Our emotions control our thinking, behaviour and actions. Emotions affect our physical bodies as much as our body affects our feelings and thinking. A person who ignore, dismiss, repress or just ventilate their emotions, are setting themselves up for physical illness. We conclude our look at this topic in this week’s column.
● Be Specific About The Emotions You Are Experiencing: Confusion occurs when people are trying to get to know their emotions because they speak in general terms rather than specific emotions. A good example of this is depression. You may be experiencing loneliness for people, loneliness for God (spiritual loneliness), boredom, and a lack of creativity in your life. You may be feeling abandoned because of a death or divorce. If you just say you are depressed you will have great difficulty releasing the emotion or finding a solution to the situation causing the emotion. A good example of this is the difference between jealousy and envy. Jealousy relates to being resentful of a person’s advantages be they in social standing, education, profession, or it can relate to resentment of a rival in love or affection. Envy is a discontentment or resentment aroused by another’s good fortune or success.
● Are You Using Sex To Release Your Emotions? Sex is a normal and healthy part of life. Many people engage in sexual acts, with others, alone, or using pornography on the Internet, to release emotions buried within them that they have been unable to feel and release. These individuals tend to have a very high sex drive since this is their primary way of releasing emotions that are pent up within. These are people who enjoy sex more than once a day. They tend to be very cerebral or intellectual, highly emotional, but very much out of touch with their emotions. If you identify with this description, keep a record of the thoughts/ experiences/ fears that you are having prior to engaging in this type of sex. Sex can be used to stuff down feelings so you won’t feel them and identifying these feelings and releasing them will help you move into a much healthier and enjoyable sexual life.
● When What You Say and Do Is Not In Sync With What You Feel: Men and women go through many situations telling themselves that “it doesn’t really matter” or “it’s not important enough to argue about”, basically buying peace by agreeing to something that deep down they do not agree with. They find themselves feeling unhappy, disgruntled, and angry with the individual involved. This type of situation creates tensions and unhappiness in relationships. Buying peace at any price creates negative feelings within you.
Identify those situations where you have created depressing feelings within yourself by agreeing to something that makes you don’t really agree with. Write them down. This will be difficult for people who have difficulty saying no, or who are too anxious to please others. But the feelings generated by these situations are very important when dealing with your emotional life. Many times we need to excuse things and just overlook them. That’s normal in life. But we apply this to situations that affect us deeply. It’s these situations we need to identify.
● Positive Emotions: It is crucial that you identify your positive emotions during these exercises. You are probably very loving, caring, compassionate, trusting, forgiving, and generous, many times in each day. Be certain to include the wonderful and good things about yourself as you identify your emotional self. This provides a realistic picture. If you record only negative emotions, your picture of yourself will be quite distorted and lacking in reality. Each one of us is born with all emotions and each emotion needs to be seen in its full and loving energy.
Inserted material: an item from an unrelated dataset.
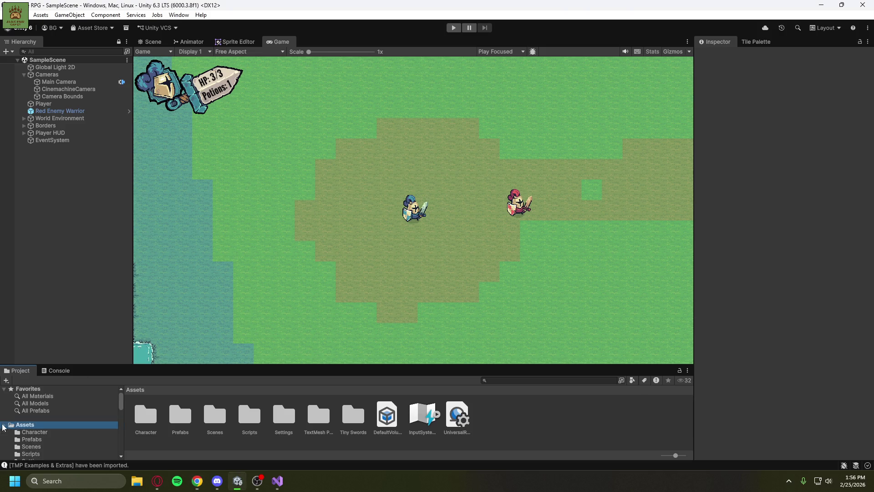
key(Right)
click(32, 426)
● The Gentle Whispers of Your Soul: Find a quiet place and time and listen to that inner voice of intuition within you. Each person has it. And listen with your heart rather than your head. Your heart will hear different things from your head.
NB: Don’t be afraid of your emotions. Don’t fight them, run away from them, blocking them out. Welcome them; be with them, regardless of what they are. We were born with all emotions. They are neither good nor bad, they just are. Emotions dissipate and slowly disappear if you feel them, and are present with them. Just close your eyes and feel them as deeply as you can.